An Urbana man found guilty of cruelty to animals was sentenced Friday to serve 60 days in jail with 55 days suspended, and to pay a $400 fine plus court costs for beating a cat, later put down by Urbana police.
Darius Bledsoe, 69, was ordered to spend 8 a.m. to 4 p.m. five consecutive days in an Urbana Police Division holding cell beginning Jan. 8. He is to be released for a lunch break each day. He also was ordered to give 80 hours of community service.
Judge Gil S. Weithman, Champaign County Municipal Court, said he did not believe it was appropriate to send Bledsoe to jail due to his age and the fact that this is his first offense. The charge of cruelty to animals is a second-degree misdemeanor that carries a maximum penalty of 90 days in jail and a $750 fine.

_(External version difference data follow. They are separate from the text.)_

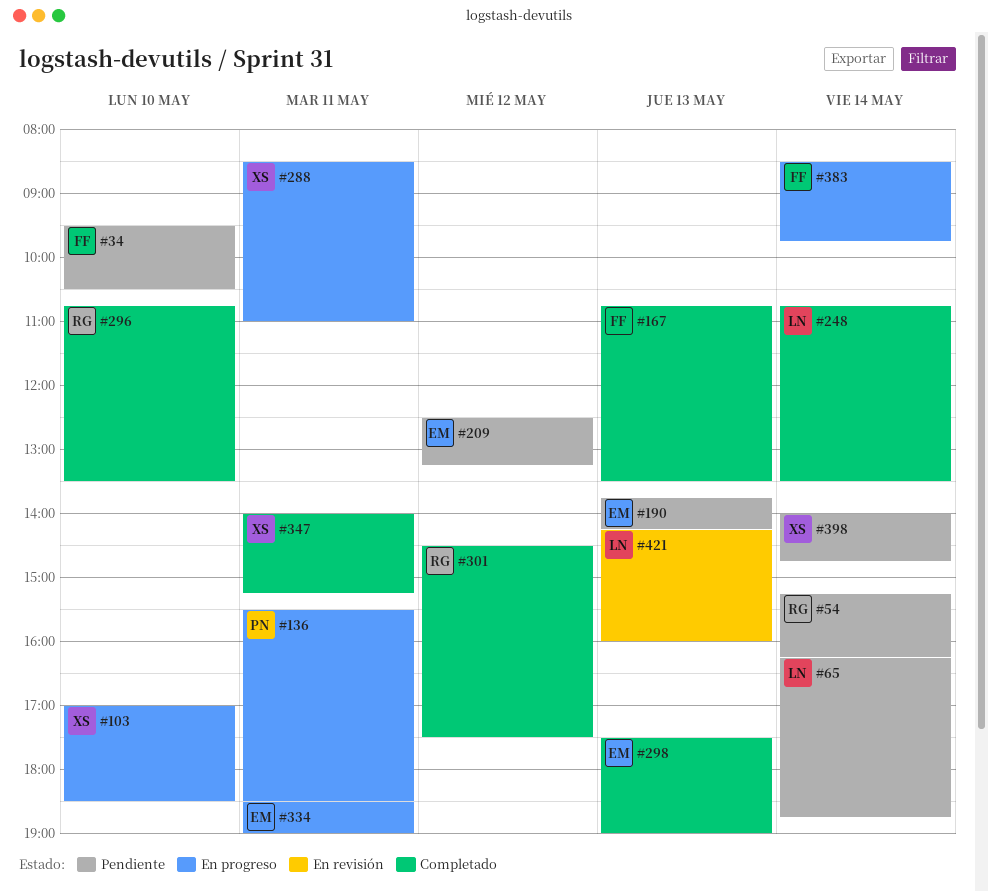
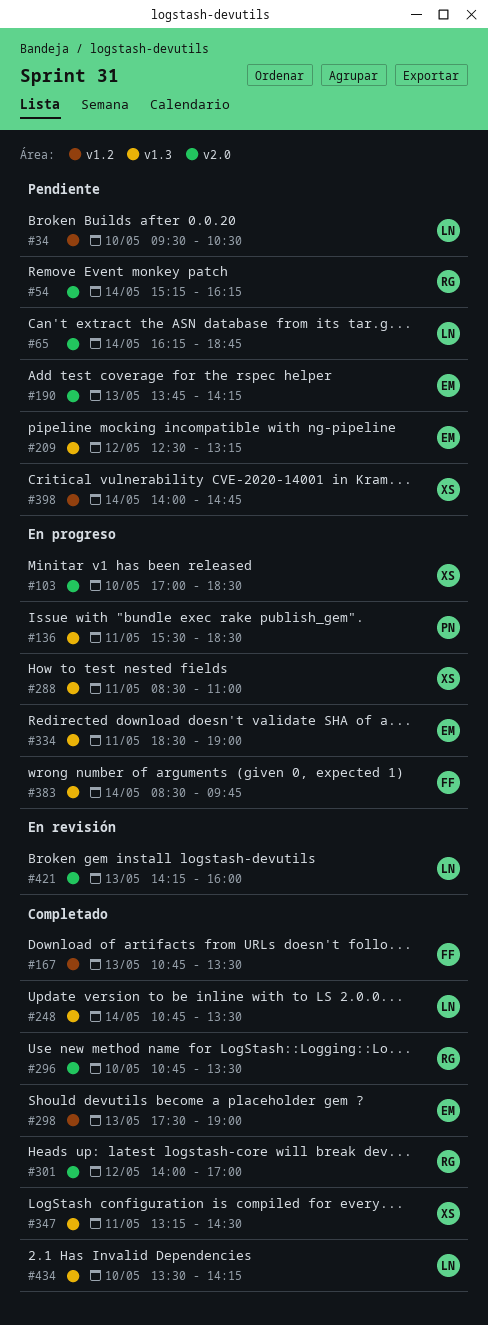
#34, owner: FF -> LN
#301, begins: 14:30 -> 14:00
#301, ends: 17:30 -> 17:00
#347, begins: 14:00 -> 13:15
#347, ends: 15:15 -> 14:30
#434: none -> present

Defense attorney Ryan Reed requested that Bledsoe be sentenced to community service at an animal shelter, stating that his client had spent many years as an educator and that this case has caused him grief and embarrassment. Rhiannon Brown, whose daughter owned the cat, said this would be inappropriate and the judge agreed.
Bledsoe is to receive a mental health evaluation and submit to alcohol and drug screenings for the duration of his time on community control.
“I am an animal lover and a pet lover, and I respectfully regret I caused the death of an animal,” Bledsoe said in a statement before the court.
Animal abuse report
Urbana police were dispatched to Bledsoe’s residence on July 25 in reference to a man beating a cat to death with a tree limb. While talking with police, Bledsoe stated he assumed the animal he saw on his porch was a raccoon with distemper or rabies and picked up a broom handle and began striking the animal. He stated he then picked the animal up and carried it into his back yard and flung it over his fence behind his shed.
Officers asked Bledsoe if he could tell what kind of animal it was once he was carrying it and he stated he was pretty sure it was a raccoon. Officers also asked if a live trap on his porch was for raccoons, to which Bledsoe replied he had it because neighborhood cats kept tearing up the carpet on his porch.
Bledsoe told police he was not sure if the animal was dead and allowed officers to walk through his yard to the back portion of the property. Officers found a cat on its side under a pickup truck just north of Bledsoe’s property.
After the owner of the truck moved the vehicle, police observed the cat was a domesticated house cat that had injuries to its head and neck area. When officers tried to touch the cat, it tried to get up and walk away, but could not stand without falling.
Officers asked Bledsoe why he thought the cat was a raccoon, to which he responded it looked like a raccoon and added that he was protecting himself because the animal was on his property. He also stated the cat did not appear aggressive but remained there instead of running away as if it was diseased.
An officer used a handgun to put the injured cat down.
Brown, a West Water Street resident, went outside upon hearing the gunshot and approached officers to ask if everything was all right. After police explained what happened with the cat, Brown identified the cat as her daughter’s cat, Tate.
The resident told police the cat had gotten out of their house four days prior but was usually an indoor cat and did not have distemper or rabies.
Police also spoke with a person who witnessed Bledsoe attack the cat. The witness stated Bledsoe walked from his house with an object described as bigger than a broom handle. The witness said Bledsoe hit the cat with the object at least 12 times.
Bledsoe then allegedly picked the cat up by its leg and began to carry it to his back yard and the witness asked if the animal was a cat. Bledsoe reportedly replied that it was a raccoon and then said it was a bunny rabbit in what the witness described as a sarcastic tone.